- Document extract -
>>>

Maybe Cleveland should pride itself for all of its Green roofs, and quit calling them foreclosed, condemned, abandoned.

Color me excited (for you.)

Did you put in the reinforcement and waterproofing membrane yourself? What do those consist of, and how difficult a job was it? Will you leave room for PV solar panels?

Learning to green a roof together...

Thanks, Jeff. This experience has been very rewarding, and the results are pretty amazing... we just finished installing the kitchen tile last night and it is way cool.

I've been working on this green roof with folks on REALNEO (debating roofing materials... we went with torch-down rubber... I don't know the brand but can find out... I have some scraps in my garage), and with my former neighbor in Ohio City, Tom Santiago, who operates Santiago Roofing.  None of us had done a green roof before, but the construction is not complex. An engineer friend took a look at the structure before we did anything and it is plenty strong to support all anticipated uses - the biggest weight load it will ever have is from good-old Cleveland blizzards.

<<<

- Dataset extract -
>>>

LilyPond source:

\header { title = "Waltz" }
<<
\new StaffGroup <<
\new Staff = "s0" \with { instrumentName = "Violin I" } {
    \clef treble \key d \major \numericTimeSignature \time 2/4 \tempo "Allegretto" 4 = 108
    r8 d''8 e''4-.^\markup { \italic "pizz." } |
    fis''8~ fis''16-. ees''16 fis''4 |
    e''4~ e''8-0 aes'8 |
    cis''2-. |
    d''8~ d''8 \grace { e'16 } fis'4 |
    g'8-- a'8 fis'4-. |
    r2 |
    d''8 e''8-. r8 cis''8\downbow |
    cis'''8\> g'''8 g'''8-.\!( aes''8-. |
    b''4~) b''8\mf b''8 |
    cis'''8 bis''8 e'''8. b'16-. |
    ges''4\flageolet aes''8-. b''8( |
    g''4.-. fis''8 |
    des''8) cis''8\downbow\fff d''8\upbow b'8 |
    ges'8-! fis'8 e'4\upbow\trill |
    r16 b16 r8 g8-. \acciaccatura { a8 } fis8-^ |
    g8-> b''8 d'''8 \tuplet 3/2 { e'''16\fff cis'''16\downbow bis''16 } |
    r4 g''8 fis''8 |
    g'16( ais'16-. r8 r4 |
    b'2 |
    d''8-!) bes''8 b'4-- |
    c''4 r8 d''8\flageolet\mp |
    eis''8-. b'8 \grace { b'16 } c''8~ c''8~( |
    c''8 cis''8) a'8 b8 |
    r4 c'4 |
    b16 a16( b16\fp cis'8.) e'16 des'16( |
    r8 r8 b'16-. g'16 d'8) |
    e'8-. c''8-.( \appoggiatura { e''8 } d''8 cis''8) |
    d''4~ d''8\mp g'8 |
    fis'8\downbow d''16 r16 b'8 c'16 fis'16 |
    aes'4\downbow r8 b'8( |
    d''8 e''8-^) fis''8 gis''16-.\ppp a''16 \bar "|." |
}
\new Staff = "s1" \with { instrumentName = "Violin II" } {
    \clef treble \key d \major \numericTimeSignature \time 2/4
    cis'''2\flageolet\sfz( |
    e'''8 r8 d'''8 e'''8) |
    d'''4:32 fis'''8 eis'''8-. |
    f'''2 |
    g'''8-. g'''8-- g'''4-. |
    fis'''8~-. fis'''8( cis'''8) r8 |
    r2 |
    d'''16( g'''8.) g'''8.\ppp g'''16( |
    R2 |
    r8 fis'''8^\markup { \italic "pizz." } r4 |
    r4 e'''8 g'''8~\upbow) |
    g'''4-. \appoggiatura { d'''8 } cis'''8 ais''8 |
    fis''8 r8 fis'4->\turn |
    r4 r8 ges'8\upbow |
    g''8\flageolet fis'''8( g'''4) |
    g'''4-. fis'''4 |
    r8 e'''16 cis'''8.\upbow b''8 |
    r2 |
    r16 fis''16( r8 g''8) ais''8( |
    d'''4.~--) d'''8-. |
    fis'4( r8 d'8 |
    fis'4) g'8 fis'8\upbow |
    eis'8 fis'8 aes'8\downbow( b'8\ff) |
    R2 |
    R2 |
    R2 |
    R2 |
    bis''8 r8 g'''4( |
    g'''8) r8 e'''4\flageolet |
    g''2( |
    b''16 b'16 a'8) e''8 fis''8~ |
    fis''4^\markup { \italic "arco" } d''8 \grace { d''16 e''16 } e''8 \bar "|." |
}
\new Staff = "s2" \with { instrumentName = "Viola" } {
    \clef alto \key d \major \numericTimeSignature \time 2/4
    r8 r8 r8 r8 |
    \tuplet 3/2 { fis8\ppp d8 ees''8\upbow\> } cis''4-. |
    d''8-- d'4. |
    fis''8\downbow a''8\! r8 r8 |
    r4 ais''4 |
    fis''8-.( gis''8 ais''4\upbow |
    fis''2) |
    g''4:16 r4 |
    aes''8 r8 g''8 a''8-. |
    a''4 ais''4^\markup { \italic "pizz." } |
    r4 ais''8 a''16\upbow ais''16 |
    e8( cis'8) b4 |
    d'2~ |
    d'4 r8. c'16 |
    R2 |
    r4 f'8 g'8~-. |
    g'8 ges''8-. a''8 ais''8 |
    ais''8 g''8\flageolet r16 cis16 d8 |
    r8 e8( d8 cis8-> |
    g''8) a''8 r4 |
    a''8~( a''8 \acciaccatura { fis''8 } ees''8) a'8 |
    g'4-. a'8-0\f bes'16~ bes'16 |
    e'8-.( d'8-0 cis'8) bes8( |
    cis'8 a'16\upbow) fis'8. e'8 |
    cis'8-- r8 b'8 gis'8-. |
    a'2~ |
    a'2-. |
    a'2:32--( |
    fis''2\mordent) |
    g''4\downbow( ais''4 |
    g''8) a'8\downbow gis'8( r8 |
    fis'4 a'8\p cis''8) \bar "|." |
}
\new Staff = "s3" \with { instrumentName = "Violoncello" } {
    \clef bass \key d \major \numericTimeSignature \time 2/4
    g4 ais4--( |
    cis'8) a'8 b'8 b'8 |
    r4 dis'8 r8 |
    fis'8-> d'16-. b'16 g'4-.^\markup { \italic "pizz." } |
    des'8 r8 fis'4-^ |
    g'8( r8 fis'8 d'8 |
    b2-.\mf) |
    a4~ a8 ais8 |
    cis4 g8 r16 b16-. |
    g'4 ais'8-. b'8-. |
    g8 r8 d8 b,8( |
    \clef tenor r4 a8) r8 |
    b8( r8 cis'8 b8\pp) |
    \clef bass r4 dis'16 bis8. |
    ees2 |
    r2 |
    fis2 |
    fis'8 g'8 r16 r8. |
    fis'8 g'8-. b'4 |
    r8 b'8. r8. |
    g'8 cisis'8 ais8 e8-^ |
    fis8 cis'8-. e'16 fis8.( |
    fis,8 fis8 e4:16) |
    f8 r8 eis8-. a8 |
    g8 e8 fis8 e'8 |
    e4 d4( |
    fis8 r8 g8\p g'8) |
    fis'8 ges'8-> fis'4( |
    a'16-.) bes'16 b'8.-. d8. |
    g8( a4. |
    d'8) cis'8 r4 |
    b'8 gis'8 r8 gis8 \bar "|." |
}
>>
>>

<<<

- Problem set -
1. Answer these about the green roof discussion:
(a) Which roofing material was chosen?
(b) Who looked at the structure before any work began?
(c) What was installed the night before the reply was written?
2. Write the next few sentences of the green roof discussion, picking up after its final sentence.
The records have nothing to do with the green roof discussion.

- The responses -
1.
(a) Torch-down rubber.
(b) An engineer friend.
(c) The kitchen tile.

2.
Where the roof is located makes it very important. It is the only one story part of the house, and is frame and stucco, rather than brick, on three sides, with full north and west sun exposure all afternoon and evening, and the sun heat collects and reflects and radiates down and off this roof and straight into the back of the house at its most vulnerable point - a large three panel wood and stained glass window area on the two-story stairway, exposing the entire first and second floors to whatever elements may come through... including those brutal winter storms off the lake - this roof is a snow and rain collector, as well as furnace.

When we bought this board-up, this was the most damaged part of the house, while featuring what would become the coolest room of all - the library. The original construction and modifications were odd, but offered some interesting flexibility in designing the renovation - we were able to raise the inside ceiling height and add skylights and a ceiling fan without changing the exterior exposure. We also added some overhang of the roof to provide shade and protection from the elements to the wall and window areas below, which are all the most weather-beaten parts of the house! So the design adds shade and exposure protection, skylights for natural light and ventilation, and a ceiling fan, for circulation.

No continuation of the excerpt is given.